There are a wide variety of open source honeypot solutions available on the market, but most of these emulate the behavior of vulnerable software instead of directly observing the actions of the actual vulnerable software. The flaw in this approach is that if emulator and the original vulnerable software differ in behavior the malware author can discover that the system is actually a honeypot. Software inside the honeypot should be unable to observe software outside of the honeypot. However, software outside of the honeypot can safely peak over the walls of the container by querying the proper kernel namespaces. In this way, malware inside the honeypot will conclude that it is running on a bare-bones container host, but will be ignorant of the fact that its actions are being observed.

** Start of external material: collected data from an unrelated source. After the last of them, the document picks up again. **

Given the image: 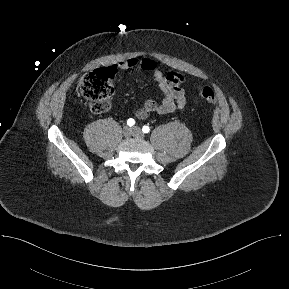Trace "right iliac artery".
Wrapping results in <instances>:
<instances>
[{
	"instance_id": "right-iliac-artery-1",
	"label": "right iliac artery",
	"mask_w": 289,
	"mask_h": 289,
	"mask_svg": "<svg viewBox=\"0 0 289 289\" xmlns=\"http://www.w3.org/2000/svg\"><path fill=\"white\" fill-rule=\"evenodd\" d=\"M134 124H135V120L133 118H130V119L127 120V125L129 127H132Z\"/></svg>"
}]
</instances>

We will focus on observing the container’s network traffic, which files change within the container, and which programs are executed. In order to observe the container’s network traffic we will use tcpdump on the host to log network traffic within the container’s kernel namespace. I believe this will be undetectable by the malware within the container. To observe files changing within the container we will consider using tools which use the kernel’s Inotify apis to observe changes within the container filesystem from the host. To track whether new programs are executed we will likely observe the host's /proc filesystem, but further research is needed.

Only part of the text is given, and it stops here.